Si habéis entrado al Cementerio de San Fernando por la puerta principal es probable que alguna vez os hayáis fijado en el Cristo de Susillo. El creador de la obra, Antonio Susillo, era uno de los escultores más reconocidos del siglo XIX y contaba con clientes de la talla de la reina Isabel II o el zar Nicolás II.
La historia cuenta que Susillo recibió un encargo para el Cementerio de San Fernando, en el que se entregó en cuerpo y alma, ya que la escultura del Cristo supondría el fin de las deudas que había contraído debido a una despilfarradora mujer con la que se había casado tras un primer matrimonio fallido (su habilidad para esculpir era inversamente proporcional a la de escoger esposa).
Cuando terminó el encargo de su vida, el artista se dio cuenta que lo había esculpido con las piernas al contrario y no pudiendo enmendar el error se pegó un tiro, que era el suicidio romántico por excelencia de la época. Los sevillanos creían que debía ser enterrado bajo los pies de su obra (ironía ser enterrado bajo el causante de tu muerte), pero la autoridad eclesiástica se negó, ya que los suicidas no podían descansar en suelo sagrado. No obstante, se acabó alegando que tenía una enfermedad mental y pudo ser enterrado allí.
En un principio, su cuerpo reposaba junto a la del pintor Ricardo Villegas, pero treinta años más tarde debido a la prensa, la sociedad sevillana consideraba que el escultor debía ser reconocido, por lo que en 1940 los restos de Susillo reposaron bajo su obra finalizada gracias a los fondos del Ayuntamiento.
Lo más sorprendente ocurrió días más tarde cuando el Cristo comenzó a llorar y no eran lágrimas saladas precisamente. Lo que manaba de los ojos de Cristo era miel.

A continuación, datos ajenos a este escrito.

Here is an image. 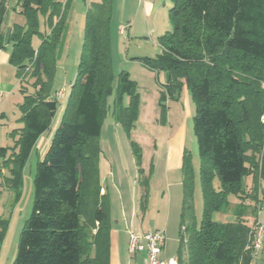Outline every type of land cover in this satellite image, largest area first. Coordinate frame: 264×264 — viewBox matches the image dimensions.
<instances>
[{
  "label": "trees",
  "instance_id": "trees-1",
  "mask_svg": "<svg viewBox=\"0 0 264 264\" xmlns=\"http://www.w3.org/2000/svg\"><path fill=\"white\" fill-rule=\"evenodd\" d=\"M7 1L0 4V49L14 46L10 63L21 82L30 75L36 87L21 106L24 127L16 149L0 147V176L3 169L10 170L4 184L18 202L27 161L59 109L53 83L67 34L70 0H16L15 10L26 16L27 25L5 31ZM113 3L103 0L87 9L77 77L63 120L38 163L33 210L20 235L14 264H111V206L109 195H102L100 174V140L108 100L114 96L112 114L129 134L140 113L136 82L128 73L116 77L113 69ZM170 3L172 30L160 38L157 64L167 74L164 99L178 100L186 86L194 103L205 205L199 224L194 201L196 174L185 152L178 263L250 264L252 253L247 247L252 228L244 203L254 202L255 215L264 180V0ZM41 15L51 29L48 36L39 32ZM35 35L43 38L37 51L32 48ZM26 59L30 64L24 63ZM217 177L219 191L213 186ZM247 177L253 179L250 189L244 183ZM229 195L242 203L235 207L232 222L218 224L212 215L229 208ZM142 197L144 206L147 190ZM0 224L2 243L8 221Z\"/></svg>",
  "mask_w": 264,
  "mask_h": 264
},
{
  "label": "rangeland",
  "instance_id": "rangeland-1",
  "mask_svg": "<svg viewBox=\"0 0 264 264\" xmlns=\"http://www.w3.org/2000/svg\"><path fill=\"white\" fill-rule=\"evenodd\" d=\"M60 1L66 3L68 0ZM88 1L100 3L103 0H70L69 2L65 20L68 27L67 34L62 56L56 64L53 83L54 92H58L53 95V98L58 100L59 109L49 130L40 136L27 161L24 169L22 196L18 202L15 200L14 192L4 184V178L9 176L10 170L8 168L2 170L0 176V222L6 220L8 225L4 240L0 243V264H14L18 254L20 235L32 214L37 166L48 152L54 135L63 120L72 84L77 77L84 46L86 3ZM149 1L154 4V8L150 14H147L146 3ZM6 6L8 15L3 30L6 31L8 26L11 29H14L15 26L25 28L27 18L15 10L17 9L16 0H8ZM169 11L165 0H114L111 21L113 69L116 77H119L121 73H128L130 79L136 82V91L140 99V113L134 129L129 134L112 114L114 96L109 98L108 116L104 122L100 140L103 151L100 156V168L103 179L105 182L107 179L106 184L110 186L111 196L115 201L113 215H120L116 197L120 198L121 204L128 208L131 200L138 198L140 191L144 190V195L147 190V207L151 210L150 216L146 217L147 225L167 224L170 230L169 234L171 232L178 234L181 224V209L175 207L174 202L170 208L167 201L170 191L174 192L173 196L175 197L179 183L175 180L182 176L179 172L168 179L164 160L167 151V136L183 125L187 128L186 152L190 155L192 167L197 176L194 201L199 224L203 219L205 205L200 182V155L194 134V103L186 86L183 87L178 100L164 99L166 93H163V89L167 82V74L157 64L162 52L160 38L172 30ZM39 20V32L48 36L51 29L44 24L42 15L39 16ZM42 39V35H35L32 38V48L35 51L41 46ZM8 48L11 55L14 46L11 44ZM24 63L30 64L29 59L24 60ZM8 88H14V90L10 93L2 92ZM35 92L34 79L27 75L21 82L18 70L10 63L9 57L7 67H0V147L10 148L12 152L16 149L18 133L24 127L21 106L25 96ZM129 102L130 98L126 96L125 104L128 105ZM105 162L109 167L114 165V173L111 178H108ZM151 163L155 166L153 175L150 170ZM114 178L118 196H115L114 189H112ZM213 186L217 191L220 190L221 182L218 177ZM109 198L111 206V197L109 196ZM236 200L234 195H229V208L214 212L212 220L218 224L232 222L235 219ZM254 206V202L249 200L248 215L253 216ZM153 216L156 219L152 224Z\"/></svg>",
  "mask_w": 264,
  "mask_h": 264
},
{
  "label": "crops",
  "instance_id": "crops-1",
  "mask_svg": "<svg viewBox=\"0 0 264 264\" xmlns=\"http://www.w3.org/2000/svg\"><path fill=\"white\" fill-rule=\"evenodd\" d=\"M91 1H88L86 3V8L88 9ZM166 7L169 9L172 8V4L169 2V0H165ZM7 7V6H6ZM154 8V4L150 1L146 3V12L147 14H150L152 9ZM8 10V8H7ZM7 28H11L8 26ZM121 34V32H120ZM9 57L10 52L9 48L0 49V67H7L9 64ZM14 88H8L7 90H3L2 92L8 91L9 93L12 92ZM60 93V92H59ZM104 129V127H103ZM174 132V133H173ZM103 133V131H102ZM187 128L185 125L183 127H179L176 130H173L170 135L167 136V151L165 155L164 160V166H165V172L167 175V178L170 179L177 175L179 172H181L182 178H178L175 180L178 183V191L176 190L175 197L174 192L170 191L169 199H168V205L171 208L172 202H174L175 207H180V211L182 214V208H183V200H184V175H183V157L186 152V141H187ZM101 151H102V142L100 143ZM157 147V146H156ZM103 152V151H102ZM101 164V160H100ZM108 178L113 177V170L114 165L112 167H109L107 162H105ZM151 174H154L155 166L153 163L150 165ZM100 174H101V181H102V195L108 194L111 197V222H112V231H111V264H145V252L138 253L136 256H131L129 253V243H130V233L134 232L138 235H143L150 232H156V231H163L166 235V243L163 248V251L160 254V260L162 261H168L169 259H178L180 252H181V224L179 228L178 234L175 232H171L169 234V226L167 224L161 225H154V221L156 219V214L152 217V224L153 226L147 225V219L148 216L151 214V210L148 209L147 203L143 206L142 204V195L144 193L143 191H140L138 198H133L130 205L127 206L121 204V199L116 197V202L118 201V212H120V215L115 216L113 215V204H115L114 198L111 196L110 186L106 184L105 179H103L101 168H100ZM152 174V175H153ZM115 176V175H114ZM197 178V176H196ZM252 177H247L244 180L245 186L247 189H250L252 186ZM115 196H118V190H116V182L115 178L112 182ZM182 189V190H181ZM11 191V190H10ZM181 192V193H180ZM165 196V195H164ZM114 197V195H113ZM259 204L257 207V212L255 215H248L247 216V223L248 225L253 228L254 225L260 221L264 223V180L262 181V190L259 195ZM235 207L242 203V201L236 197ZM249 201H246L244 205H248ZM234 207V208H235ZM235 211V209H234ZM180 214V218H181ZM145 245V241L143 242ZM250 264H264V249L258 252L257 254H252V259Z\"/></svg>",
  "mask_w": 264,
  "mask_h": 264
},
{
  "label": "built area",
  "instance_id": "built-area-1",
  "mask_svg": "<svg viewBox=\"0 0 264 264\" xmlns=\"http://www.w3.org/2000/svg\"><path fill=\"white\" fill-rule=\"evenodd\" d=\"M1 102V98H0ZM145 241L146 245L143 243ZM166 243V235L163 231L150 232L143 235L130 233L129 253L136 256L145 252V264H179L178 259L160 260V254ZM264 249V223L258 221L252 228V238L247 250L257 254Z\"/></svg>",
  "mask_w": 264,
  "mask_h": 264
}]
</instances>
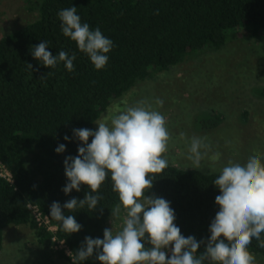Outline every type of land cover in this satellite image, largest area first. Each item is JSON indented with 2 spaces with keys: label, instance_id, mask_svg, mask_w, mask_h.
I'll return each mask as SVG.
<instances>
[{
  "label": "trees",
  "instance_id": "1",
  "mask_svg": "<svg viewBox=\"0 0 264 264\" xmlns=\"http://www.w3.org/2000/svg\"><path fill=\"white\" fill-rule=\"evenodd\" d=\"M72 5L82 23L99 27L113 41L101 70H95L89 57L61 32L57 13ZM29 9H35L32 19L0 37V164L11 175V181L0 175V251L5 228L25 225L39 244L51 247L53 235L69 248L71 257L55 250L49 264H72L85 236L103 238V229L110 228L111 209L119 203L109 176L98 190L103 199L95 210L87 206L64 210L65 216L74 215L82 225L80 231L67 234L50 217L54 201L63 206L90 191L86 185L79 192L62 191L67 183L63 161L76 156L82 146L72 130L95 131V121L112 100L192 54L218 50L244 36L264 40V0H38ZM43 40L53 55L61 50L75 53L74 71H67L63 63L48 69L34 59L31 46ZM26 63L39 70L31 73ZM219 120L216 114L207 117L203 128ZM65 135L69 140L63 139ZM60 144L65 151L57 153ZM219 173L168 164L145 195L169 201L181 234L206 243L219 210L215 204L219 189L212 184ZM28 205L36 206L56 231L39 226ZM203 249L201 244L196 255ZM248 250L254 257H264V248L255 239ZM80 264L100 262L94 254Z\"/></svg>",
  "mask_w": 264,
  "mask_h": 264
},
{
  "label": "clouds",
  "instance_id": "2",
  "mask_svg": "<svg viewBox=\"0 0 264 264\" xmlns=\"http://www.w3.org/2000/svg\"><path fill=\"white\" fill-rule=\"evenodd\" d=\"M62 34L75 42L78 50L86 54L95 70L103 69L114 47L113 41L103 35L99 27L90 28L81 22L76 6L61 9L57 13ZM49 42L43 40L31 46V55L46 68L55 69L63 63L67 71H74L76 54L48 51ZM31 73L38 71L26 63ZM51 74V73H48ZM44 78V75L40 77ZM157 98L155 104L163 106ZM97 129L74 128L73 137L81 142L76 156L65 157L64 174L67 183L62 191H80L86 185L90 191L83 199L71 198L61 206L54 201L50 205V217L59 222V228L67 234L81 230L74 215H64V210H95L103 199L98 190L110 176L112 191L119 203L111 209V218H120L124 212L120 230L103 229V238L85 236L76 249L72 264H80L95 254L100 264H256L248 250L252 240L264 248V162L261 157L250 155L244 164L229 163L224 166L212 184L219 189L215 204L219 210L211 220L210 236L198 241L194 236L185 237L174 223L176 215L170 202L164 198L148 196L153 180L168 167L164 154L168 152L170 133L166 118L146 100L125 106L114 113L109 122H99ZM89 137L91 142L89 143ZM181 138L184 134L181 133ZM64 140H69L65 135ZM60 144L55 152L65 151ZM210 145L205 138L193 136L187 159L193 168L200 169ZM204 149L205 151H201ZM64 242V241H63ZM62 242V243H63ZM148 244L150 247H145ZM204 244L203 252L196 253Z\"/></svg>",
  "mask_w": 264,
  "mask_h": 264
},
{
  "label": "rangeland",
  "instance_id": "3",
  "mask_svg": "<svg viewBox=\"0 0 264 264\" xmlns=\"http://www.w3.org/2000/svg\"><path fill=\"white\" fill-rule=\"evenodd\" d=\"M36 1L0 0V37L32 19L35 9L29 8ZM157 98L163 100L162 107L155 104ZM140 100L151 103L166 118L168 164L193 168L187 159L193 136L205 138L210 145L199 170L220 172L230 162L244 164L253 154L264 162V40L239 37L137 82L112 100L95 121V130L96 123L109 122L117 110ZM214 114L220 120L203 128L205 119H213ZM123 217L122 210L120 218L109 220L114 233L120 230ZM54 252L52 246L39 244L29 227L10 225L4 230L0 264H49ZM255 261L264 264V257L255 256Z\"/></svg>",
  "mask_w": 264,
  "mask_h": 264
},
{
  "label": "built area",
  "instance_id": "4",
  "mask_svg": "<svg viewBox=\"0 0 264 264\" xmlns=\"http://www.w3.org/2000/svg\"><path fill=\"white\" fill-rule=\"evenodd\" d=\"M0 175L6 177L8 180L11 181V175L10 173L5 170L1 164H0ZM28 208L31 210V213L33 215V217L35 218V220L37 221V224L39 226H46L47 230L51 231V232H55L56 231V226L50 224L49 219L45 216H42L41 212L38 210V208L36 206H32V205H28ZM52 240V248L54 250H63L64 253L71 257L72 254L69 250V248L67 247V245L65 244V242H63V240L56 238L55 236L52 235L51 237ZM63 242V243H62Z\"/></svg>",
  "mask_w": 264,
  "mask_h": 264
}]
</instances>
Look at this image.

Era tal el milagro, que la Iglesia envió una delegación al Vaticano para esclarecer el suceso.
Para desgracia de los creyentes del milagro, se descubrió a posteriori que la miel de abeja se debía a que Susillo había dejado hueco el interior del Cristo para que la obra no pesara tanto y este hueco fue aprovechado por las abejas para crear allí su colonia, de modo que cuando la escultura se calentaba, la miel se derretía y brotaba de los ojos del Cristo. Da igual que el milagro fuese desmontado porque desde entonces al crucificado se le conoce como el Cristo de las Mieles.